After stagnating near $100, Solana is showing strength due to renewed buying interest, market recovery sentiment, and positive technical signals.
The daily chart indicates SOL crossing its moving averages and closing around $134.69, with Heikin Ashi candles showing continuous buyer control.
The larger crypto market stabilization creates a supportive environment for SOL to attempt a reversal, with signs that the worst of the downtrend may be over.
Solana faces a crucial resistance at $140, and breaking above it could lead to a surge towards $160 region, with the 200-day moving average at $181 remaining a key barrier.
The hourly chart shows a short-term bullish structure with Solana forming higher lows and higher highs, trading comfortably above key intraday moving averages.
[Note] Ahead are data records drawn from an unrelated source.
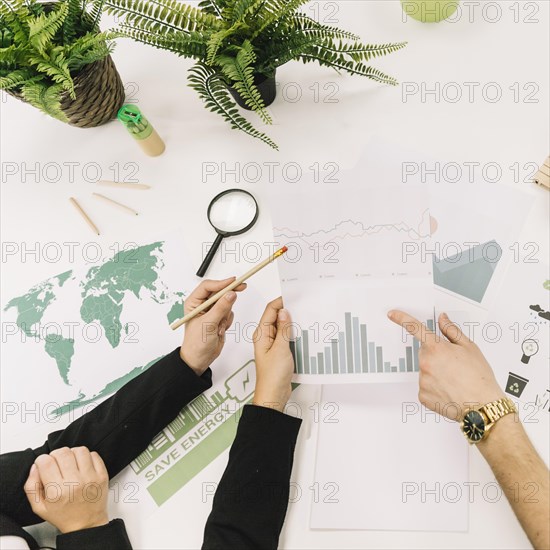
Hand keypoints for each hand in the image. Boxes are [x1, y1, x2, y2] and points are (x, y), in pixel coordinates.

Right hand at [24, 447, 108, 533]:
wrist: (86, 524)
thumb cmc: (64, 515)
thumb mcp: (40, 507)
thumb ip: (32, 486)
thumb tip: (36, 467)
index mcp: (57, 491)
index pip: (46, 462)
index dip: (41, 460)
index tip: (43, 464)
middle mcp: (74, 483)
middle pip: (63, 453)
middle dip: (55, 455)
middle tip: (56, 463)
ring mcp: (90, 477)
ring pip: (79, 450)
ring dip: (72, 453)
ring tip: (70, 463)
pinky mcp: (102, 475)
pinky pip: (94, 454)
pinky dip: (86, 456)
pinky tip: (81, 465)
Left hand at [180, 278, 245, 375]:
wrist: (200, 359)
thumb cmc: (196, 344)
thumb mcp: (207, 324)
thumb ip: (220, 308)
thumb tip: (231, 294)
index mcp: (193, 303)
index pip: (208, 287)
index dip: (221, 283)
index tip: (233, 281)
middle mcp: (202, 305)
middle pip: (219, 291)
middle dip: (228, 295)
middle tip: (242, 287)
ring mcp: (211, 311)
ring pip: (226, 302)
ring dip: (226, 314)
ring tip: (219, 326)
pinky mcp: (219, 318)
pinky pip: (229, 312)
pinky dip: (227, 321)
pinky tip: (220, 330)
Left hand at [253, 297, 294, 411]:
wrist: (273, 395)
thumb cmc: (272, 376)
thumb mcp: (280, 349)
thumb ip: (284, 329)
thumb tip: (284, 312)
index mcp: (261, 334)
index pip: (270, 310)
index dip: (281, 301)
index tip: (294, 295)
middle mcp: (266, 337)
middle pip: (276, 316)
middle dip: (288, 310)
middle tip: (303, 304)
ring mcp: (273, 344)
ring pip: (283, 326)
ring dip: (292, 322)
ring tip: (305, 316)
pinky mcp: (279, 351)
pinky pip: (286, 336)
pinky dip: (294, 332)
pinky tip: (303, 332)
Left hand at [388, 310, 504, 420]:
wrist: (483, 406)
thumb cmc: (479, 378)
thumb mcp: (470, 348)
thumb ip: (452, 331)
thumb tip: (442, 319)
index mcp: (436, 348)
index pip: (415, 328)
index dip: (402, 318)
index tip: (392, 314)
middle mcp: (425, 363)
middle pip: (425, 353)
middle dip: (436, 355)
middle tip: (454, 365)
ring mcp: (422, 380)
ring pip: (425, 370)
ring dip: (436, 372)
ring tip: (455, 380)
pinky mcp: (422, 395)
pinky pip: (425, 387)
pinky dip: (435, 388)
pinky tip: (449, 390)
Maintaining resilience around $134.65, Solana could test $138 to $140 in the short term, with a move above $136 signaling a solid long entry setup.
Solana's trajectory depends on clearing the $140 resistance level convincingly, aiming for the $160 to $165 range, indicating a potential shift in sentiment with institutional inflows.
If SOL fails to sustain above $134–$135, a retracement towards $120 is possible, but as long as it holds above $130, the bias remains cautiously bullish.
Solana is showing signs of a bullish breakout, but caution is advised with the 200-day SMA still above, making the $135–$140 zone crucial for determining the Q2 trajectory.